→ **What you are asked to do**:
Answer these questions from the cycling article:
1. How long does recovery from the injury usually take?
2. In what city is the BMC Cascade Cycling Classic held?
3. How many laps made up the Philly Classic course, and how long was each lap?

Recovery for the injury typically is four to six weeks, but Charity remains optimistic she will be back on her bike competing in July.
Her goal is to competing at the July 16 to 21 BMC Cascade Cycling Classic in Bend, Ore. Since she joined the professional Vanderkitten team, Charity had targeted that race as a spot for a top-10 finish.
“I don’t want to treat the next race as a training,” she said, “Cascade is far too important. I want to do well and get a good result in. I think I’ll be close.”
Sunday’s Philly Classic drew a competitive international field for the USA Cycling sanctioned race.
The women’s field featured 80 of the top American and international competitors. The course was five 12-mile laps highlighted by a finish of each lap at the top of the iconic Manayunk Wall.
Because it was a one-day race, action started fast. With a full Vanderkitten team, Charity’s job in the race was to chase down any breakaways.

→ **Landmark coordinate records**:
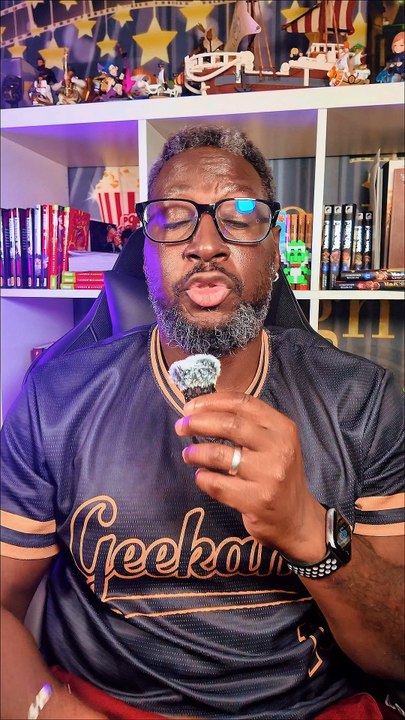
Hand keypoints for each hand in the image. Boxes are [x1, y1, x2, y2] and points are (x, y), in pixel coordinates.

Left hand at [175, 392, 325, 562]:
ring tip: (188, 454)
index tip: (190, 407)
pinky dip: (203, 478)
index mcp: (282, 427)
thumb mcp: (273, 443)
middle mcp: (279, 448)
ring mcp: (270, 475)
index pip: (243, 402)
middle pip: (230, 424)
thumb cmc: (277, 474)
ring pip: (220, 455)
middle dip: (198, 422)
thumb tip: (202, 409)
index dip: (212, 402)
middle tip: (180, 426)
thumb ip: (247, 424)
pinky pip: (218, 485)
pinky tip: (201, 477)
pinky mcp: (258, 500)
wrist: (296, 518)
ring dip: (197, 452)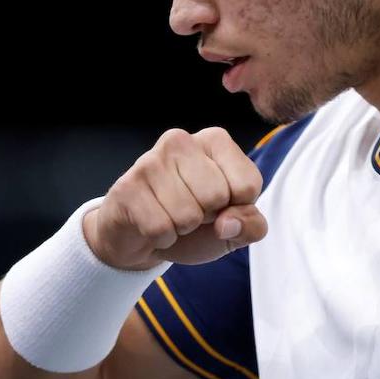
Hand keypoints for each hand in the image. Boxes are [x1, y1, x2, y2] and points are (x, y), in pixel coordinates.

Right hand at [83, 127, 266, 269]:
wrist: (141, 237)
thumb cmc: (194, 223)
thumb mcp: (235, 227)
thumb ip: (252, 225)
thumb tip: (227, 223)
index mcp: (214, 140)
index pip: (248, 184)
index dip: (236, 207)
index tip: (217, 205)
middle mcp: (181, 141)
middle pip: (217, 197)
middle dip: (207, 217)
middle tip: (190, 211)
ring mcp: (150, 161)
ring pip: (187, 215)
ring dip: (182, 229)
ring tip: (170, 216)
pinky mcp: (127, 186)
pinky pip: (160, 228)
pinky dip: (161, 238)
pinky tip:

---

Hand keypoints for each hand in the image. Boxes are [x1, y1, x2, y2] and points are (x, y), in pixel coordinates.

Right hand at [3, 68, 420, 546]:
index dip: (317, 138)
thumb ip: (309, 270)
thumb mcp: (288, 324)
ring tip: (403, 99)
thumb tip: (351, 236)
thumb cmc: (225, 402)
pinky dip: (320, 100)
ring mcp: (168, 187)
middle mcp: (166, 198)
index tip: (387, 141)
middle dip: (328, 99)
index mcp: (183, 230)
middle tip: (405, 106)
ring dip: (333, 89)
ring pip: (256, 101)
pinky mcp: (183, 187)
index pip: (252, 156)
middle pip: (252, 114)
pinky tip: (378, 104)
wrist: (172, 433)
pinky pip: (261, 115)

→ **Task solution**:
1. Four to six weeks.
2. Bend, Ore.
3. Five laps of 12 miles each.